Einstein, Relativity, and the Expanding Universe

by Amir D. Aczel

Pub Date: Oct. 4th, 1999
ISBN: 1-56858-139-4

In 1912, Albert Einstein wrote down an equation that describes the structure of the universe. But even he didn—t recognize its full meaning. Aczel (Probability 1, 1998, etc.) has made a career of explaining the frontiers of mathematics. Here he tackles Einstein’s field equation of general relativity not only in the context of modern physics, but in the history of mathematics. When Einstein began to incorporate gravity into his theories, he realized that it must have certain effects on light. In particular, light leaving a massive object would be red-shifted; its frequency would become longer, as if the object were moving away. Space was curved, and that curvature could be described in terms of non-Euclidean geometry—built on alterations of Euclid’s fifth postulate, which after trying unsuccessfully to prove for two millennia, mathematicians decided to treat as an arbitrary and unprovable assumption. The curvature of space and its effect on light made possible experimental verifications of relativity: for example, the positions of stars seen near the sun in an eclipse should differ from their positions when the sun was in another part of the sky. In 1919, a British expedition led by Arthur Eddington measured those star positions and proved Einstein’s theories correct. Meanwhile, Einstein had been exploring the cosmological implications of his theory, in particular the question of whether the universe expands, contracts, or remains the same size.

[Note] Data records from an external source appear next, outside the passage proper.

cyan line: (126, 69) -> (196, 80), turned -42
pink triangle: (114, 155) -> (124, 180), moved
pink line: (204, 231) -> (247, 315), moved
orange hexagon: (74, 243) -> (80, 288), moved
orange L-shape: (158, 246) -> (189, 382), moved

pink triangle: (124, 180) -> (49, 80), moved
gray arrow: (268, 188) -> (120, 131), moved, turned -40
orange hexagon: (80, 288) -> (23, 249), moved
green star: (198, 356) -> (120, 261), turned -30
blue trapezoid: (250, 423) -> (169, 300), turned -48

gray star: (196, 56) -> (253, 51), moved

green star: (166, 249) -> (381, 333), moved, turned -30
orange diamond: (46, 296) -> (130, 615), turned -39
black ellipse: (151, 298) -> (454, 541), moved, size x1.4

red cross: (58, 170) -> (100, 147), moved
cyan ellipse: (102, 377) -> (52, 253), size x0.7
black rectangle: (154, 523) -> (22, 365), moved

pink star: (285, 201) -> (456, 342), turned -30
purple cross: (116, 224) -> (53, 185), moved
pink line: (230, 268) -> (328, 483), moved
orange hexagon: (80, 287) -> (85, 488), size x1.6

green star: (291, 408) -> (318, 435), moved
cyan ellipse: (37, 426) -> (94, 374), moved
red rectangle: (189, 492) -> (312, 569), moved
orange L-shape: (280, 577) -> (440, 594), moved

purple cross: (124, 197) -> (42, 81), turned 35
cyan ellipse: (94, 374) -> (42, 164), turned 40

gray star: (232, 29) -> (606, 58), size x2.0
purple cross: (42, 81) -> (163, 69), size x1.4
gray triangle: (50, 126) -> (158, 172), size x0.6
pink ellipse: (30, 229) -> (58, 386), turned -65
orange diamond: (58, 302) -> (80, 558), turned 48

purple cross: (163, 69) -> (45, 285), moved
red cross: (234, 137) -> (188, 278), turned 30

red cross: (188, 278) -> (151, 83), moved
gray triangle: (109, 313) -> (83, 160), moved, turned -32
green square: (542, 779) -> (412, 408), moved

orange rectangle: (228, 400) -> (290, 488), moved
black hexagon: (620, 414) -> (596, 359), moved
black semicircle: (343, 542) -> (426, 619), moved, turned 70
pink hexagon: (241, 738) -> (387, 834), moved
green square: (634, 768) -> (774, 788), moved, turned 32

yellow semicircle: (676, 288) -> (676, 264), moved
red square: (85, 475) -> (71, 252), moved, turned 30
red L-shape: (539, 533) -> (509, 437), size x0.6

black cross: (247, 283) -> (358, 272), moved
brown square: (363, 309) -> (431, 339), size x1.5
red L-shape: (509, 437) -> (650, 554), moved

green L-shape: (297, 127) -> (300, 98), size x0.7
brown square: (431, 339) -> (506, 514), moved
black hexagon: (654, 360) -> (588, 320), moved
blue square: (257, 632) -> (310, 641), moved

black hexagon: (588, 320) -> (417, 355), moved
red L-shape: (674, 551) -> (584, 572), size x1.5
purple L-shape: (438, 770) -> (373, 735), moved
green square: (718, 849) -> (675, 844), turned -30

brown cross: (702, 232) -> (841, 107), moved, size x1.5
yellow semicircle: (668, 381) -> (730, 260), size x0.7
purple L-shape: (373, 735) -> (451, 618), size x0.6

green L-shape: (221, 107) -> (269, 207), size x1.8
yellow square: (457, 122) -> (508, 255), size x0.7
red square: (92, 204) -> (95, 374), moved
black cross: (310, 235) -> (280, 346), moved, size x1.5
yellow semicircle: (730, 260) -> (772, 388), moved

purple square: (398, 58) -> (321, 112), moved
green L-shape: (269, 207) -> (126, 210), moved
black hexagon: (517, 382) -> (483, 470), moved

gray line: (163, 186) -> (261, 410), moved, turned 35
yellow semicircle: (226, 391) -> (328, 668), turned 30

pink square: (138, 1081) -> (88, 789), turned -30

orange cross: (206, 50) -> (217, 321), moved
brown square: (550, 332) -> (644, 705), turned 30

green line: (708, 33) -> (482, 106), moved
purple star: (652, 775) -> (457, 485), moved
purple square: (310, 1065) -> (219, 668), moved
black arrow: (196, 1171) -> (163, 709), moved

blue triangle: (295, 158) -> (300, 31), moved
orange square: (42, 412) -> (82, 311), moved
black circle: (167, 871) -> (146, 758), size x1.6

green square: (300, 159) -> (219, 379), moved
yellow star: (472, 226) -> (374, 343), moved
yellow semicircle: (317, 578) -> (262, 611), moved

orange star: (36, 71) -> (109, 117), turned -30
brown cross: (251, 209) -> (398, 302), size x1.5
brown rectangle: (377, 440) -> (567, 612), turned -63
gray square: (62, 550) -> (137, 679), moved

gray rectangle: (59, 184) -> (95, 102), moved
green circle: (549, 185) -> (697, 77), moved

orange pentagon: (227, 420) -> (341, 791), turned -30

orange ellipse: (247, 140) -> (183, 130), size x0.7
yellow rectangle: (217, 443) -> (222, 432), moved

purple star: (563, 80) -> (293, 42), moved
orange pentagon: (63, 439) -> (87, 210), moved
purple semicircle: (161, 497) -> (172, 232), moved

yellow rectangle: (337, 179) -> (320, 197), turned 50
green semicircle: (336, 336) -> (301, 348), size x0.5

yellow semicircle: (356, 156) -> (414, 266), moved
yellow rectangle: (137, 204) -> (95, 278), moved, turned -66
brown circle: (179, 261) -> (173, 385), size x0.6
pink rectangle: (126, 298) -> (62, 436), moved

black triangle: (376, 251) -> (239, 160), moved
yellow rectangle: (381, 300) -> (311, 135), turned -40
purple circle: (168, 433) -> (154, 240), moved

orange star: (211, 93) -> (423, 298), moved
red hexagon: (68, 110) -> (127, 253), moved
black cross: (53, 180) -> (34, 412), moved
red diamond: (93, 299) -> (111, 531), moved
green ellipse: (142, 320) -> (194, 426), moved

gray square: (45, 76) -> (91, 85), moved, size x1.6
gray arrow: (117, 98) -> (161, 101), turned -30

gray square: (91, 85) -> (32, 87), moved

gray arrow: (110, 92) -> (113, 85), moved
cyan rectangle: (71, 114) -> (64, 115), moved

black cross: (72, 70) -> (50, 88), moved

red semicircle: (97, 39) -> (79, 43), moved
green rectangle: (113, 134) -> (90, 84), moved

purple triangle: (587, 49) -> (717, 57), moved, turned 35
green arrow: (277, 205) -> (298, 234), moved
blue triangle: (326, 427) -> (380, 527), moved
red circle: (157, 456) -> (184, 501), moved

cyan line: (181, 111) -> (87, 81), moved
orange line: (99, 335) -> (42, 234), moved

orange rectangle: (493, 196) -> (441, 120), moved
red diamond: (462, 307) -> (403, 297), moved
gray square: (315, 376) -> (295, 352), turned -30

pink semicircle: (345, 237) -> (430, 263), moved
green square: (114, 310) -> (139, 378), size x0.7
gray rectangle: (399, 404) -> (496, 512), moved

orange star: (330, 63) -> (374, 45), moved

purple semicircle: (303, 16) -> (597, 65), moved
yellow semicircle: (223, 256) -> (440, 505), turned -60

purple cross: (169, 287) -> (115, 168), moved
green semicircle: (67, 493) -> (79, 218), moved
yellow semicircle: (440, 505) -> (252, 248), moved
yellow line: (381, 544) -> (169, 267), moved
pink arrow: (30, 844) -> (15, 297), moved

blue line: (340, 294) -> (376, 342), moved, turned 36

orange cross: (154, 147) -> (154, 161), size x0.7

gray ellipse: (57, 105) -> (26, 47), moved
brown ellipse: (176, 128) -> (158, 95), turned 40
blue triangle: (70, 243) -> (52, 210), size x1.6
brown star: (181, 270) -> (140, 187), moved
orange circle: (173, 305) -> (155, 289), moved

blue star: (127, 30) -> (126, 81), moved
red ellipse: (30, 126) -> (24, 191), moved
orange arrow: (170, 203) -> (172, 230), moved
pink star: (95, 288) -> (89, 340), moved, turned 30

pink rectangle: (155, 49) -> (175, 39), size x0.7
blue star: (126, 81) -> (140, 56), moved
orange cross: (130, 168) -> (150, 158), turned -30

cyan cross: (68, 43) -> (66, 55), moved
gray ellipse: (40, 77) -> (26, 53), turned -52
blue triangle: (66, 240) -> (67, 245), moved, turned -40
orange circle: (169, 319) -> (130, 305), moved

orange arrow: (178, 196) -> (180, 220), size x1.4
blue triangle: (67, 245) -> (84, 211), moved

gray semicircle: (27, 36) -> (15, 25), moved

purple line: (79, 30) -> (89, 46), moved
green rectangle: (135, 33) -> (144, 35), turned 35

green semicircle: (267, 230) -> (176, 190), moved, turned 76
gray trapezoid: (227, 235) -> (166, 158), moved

Here, for the first time, he did not believe his own calculations and felt it necessary to add a “cosmological constant” to his field equation—a fudge factor he later described as his greatest blunder when astronomers demonstrated that the universe was in fact expanding. More recent theorists suspect that the cosmological constant was needed, after all—but until another Einstein comes along, the field equation remains the closest thing we have to a divine blueprint for the universe. While the actual math is heavy going, Aczel gives a very readable account of the science and the scientists involved.